Problem 1:
In the forum thread, what number does sm123 want to convert to binary?
Problem 2:
List every bit count by which nMarkerValue is shifted right in the code from the forum thread's first post.
Problem 3:
Translate this sentence from the forum thread into Spanish: "Gives me wrong value."

# Convert 4275878552 to binary of length 4

• 06-30-2010, 11:20 AM
sm123
Convert 4275878552 to binary of length 4
Hi,

I have used below code but does not work:

buffer[0] = (byte) ((nMarkerValue >> 24) & 0xff);
buffer[1] = (byte) ((nMarkerValue >> 16) & 0xff);
buffer[2] = (byte) ((nMarkerValue >> 8) & 0xff);
buffer[3] = (byte) ((nMarkerValue) & 0xff);

Thanks,
• 06-30-2010, 11:29 AM
JosAH
Quote:

Originally Posted by sm123
Hi,

I have used below code but does not work:

buffer[0] = (byte) ((nMarkerValue >> 24) & 0xff);
buffer[1] = (byte) ((nMarkerValue >> 16) & 0xff);
buffer[2] = (byte) ((nMarkerValue >> 8) & 0xff);
buffer[3] = (byte) ((nMarkerValue) & 0xff);

Thanks,

Define "does not work".

kind regards,

Jos
• 06-30-2010, 11:31 AM
sm123
Gives me wrong value.

Material supplied:
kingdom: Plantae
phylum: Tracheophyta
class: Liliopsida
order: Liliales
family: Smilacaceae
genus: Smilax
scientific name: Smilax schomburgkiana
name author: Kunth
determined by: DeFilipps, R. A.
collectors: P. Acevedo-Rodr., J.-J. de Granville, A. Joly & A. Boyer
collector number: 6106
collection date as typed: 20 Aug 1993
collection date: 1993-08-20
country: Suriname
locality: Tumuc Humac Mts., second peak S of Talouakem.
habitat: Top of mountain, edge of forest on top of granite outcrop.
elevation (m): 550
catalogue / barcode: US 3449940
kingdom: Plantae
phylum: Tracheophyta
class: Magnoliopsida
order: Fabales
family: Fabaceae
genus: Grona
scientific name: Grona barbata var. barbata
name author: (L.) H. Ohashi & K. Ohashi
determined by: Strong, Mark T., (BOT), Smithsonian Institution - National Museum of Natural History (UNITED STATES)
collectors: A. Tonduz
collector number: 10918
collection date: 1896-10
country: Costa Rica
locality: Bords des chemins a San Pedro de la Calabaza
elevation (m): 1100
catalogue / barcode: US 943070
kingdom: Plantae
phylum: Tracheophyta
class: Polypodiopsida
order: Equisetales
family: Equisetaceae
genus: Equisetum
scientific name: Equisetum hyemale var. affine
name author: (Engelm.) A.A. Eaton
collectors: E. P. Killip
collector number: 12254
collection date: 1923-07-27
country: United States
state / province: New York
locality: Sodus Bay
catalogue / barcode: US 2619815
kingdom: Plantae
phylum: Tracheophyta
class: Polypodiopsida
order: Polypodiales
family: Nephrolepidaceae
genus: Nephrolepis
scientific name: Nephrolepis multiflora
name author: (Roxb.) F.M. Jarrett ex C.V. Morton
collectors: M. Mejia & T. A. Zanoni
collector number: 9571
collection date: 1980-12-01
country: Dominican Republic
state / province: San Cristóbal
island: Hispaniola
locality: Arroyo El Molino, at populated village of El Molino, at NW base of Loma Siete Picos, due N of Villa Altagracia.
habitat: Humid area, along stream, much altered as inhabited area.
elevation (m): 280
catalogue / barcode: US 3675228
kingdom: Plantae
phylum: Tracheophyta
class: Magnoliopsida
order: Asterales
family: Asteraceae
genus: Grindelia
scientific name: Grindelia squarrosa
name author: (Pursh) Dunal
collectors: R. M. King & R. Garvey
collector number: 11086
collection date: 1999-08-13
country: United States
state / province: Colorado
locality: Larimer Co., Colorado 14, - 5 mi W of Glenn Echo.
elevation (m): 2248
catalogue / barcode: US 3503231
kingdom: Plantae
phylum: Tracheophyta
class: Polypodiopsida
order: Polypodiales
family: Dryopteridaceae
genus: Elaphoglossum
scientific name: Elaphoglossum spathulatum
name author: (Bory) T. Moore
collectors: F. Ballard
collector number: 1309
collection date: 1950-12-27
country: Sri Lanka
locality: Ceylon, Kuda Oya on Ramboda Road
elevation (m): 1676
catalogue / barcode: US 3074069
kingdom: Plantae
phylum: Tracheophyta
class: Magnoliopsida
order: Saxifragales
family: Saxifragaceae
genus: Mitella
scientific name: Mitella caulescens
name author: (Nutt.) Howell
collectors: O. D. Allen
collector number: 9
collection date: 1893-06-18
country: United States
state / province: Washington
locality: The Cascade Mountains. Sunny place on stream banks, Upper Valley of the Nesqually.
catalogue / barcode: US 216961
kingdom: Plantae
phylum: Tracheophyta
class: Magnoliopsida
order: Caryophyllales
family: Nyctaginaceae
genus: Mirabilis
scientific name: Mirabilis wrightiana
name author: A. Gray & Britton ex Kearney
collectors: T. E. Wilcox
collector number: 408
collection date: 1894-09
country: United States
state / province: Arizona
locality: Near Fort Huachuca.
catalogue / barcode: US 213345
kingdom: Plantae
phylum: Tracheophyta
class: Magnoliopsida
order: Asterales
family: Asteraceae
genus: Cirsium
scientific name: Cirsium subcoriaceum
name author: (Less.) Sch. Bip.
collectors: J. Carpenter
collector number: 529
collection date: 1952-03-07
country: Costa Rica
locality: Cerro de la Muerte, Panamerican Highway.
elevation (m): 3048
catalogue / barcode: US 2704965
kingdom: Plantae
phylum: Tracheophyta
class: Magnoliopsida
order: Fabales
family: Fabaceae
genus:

Response box 1:
4275878552

Response box 2:
24, 16, 8

Response box 3:
Me da un valor incorrecto.